* Job item:
Pictures stay out; print the rest of the listing below exactly as it stands.

* Provided entries:
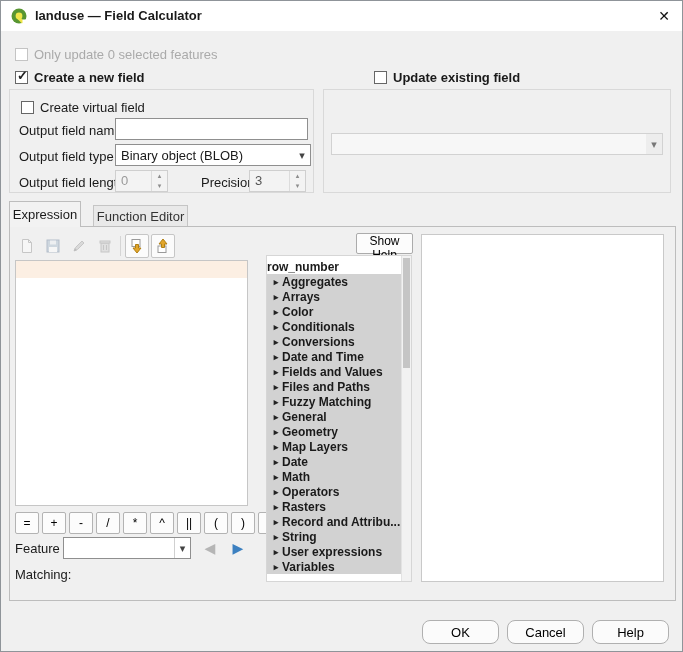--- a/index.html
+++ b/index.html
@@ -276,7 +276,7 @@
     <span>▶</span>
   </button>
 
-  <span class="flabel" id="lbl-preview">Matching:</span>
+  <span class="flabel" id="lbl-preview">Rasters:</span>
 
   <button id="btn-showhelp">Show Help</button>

* Response area:
--- a/index.html
+++ b/index.html
@@ -276,7 +276,7 @@
     <span>▶</span>
   </button>
 
-  <span class="flabel" id="lbl-preview">Matching:</span>
+  <span class="flabel" id="lbl-preview">Rasters:</span>
 
   <button id="btn-showhelp">Show Help</button>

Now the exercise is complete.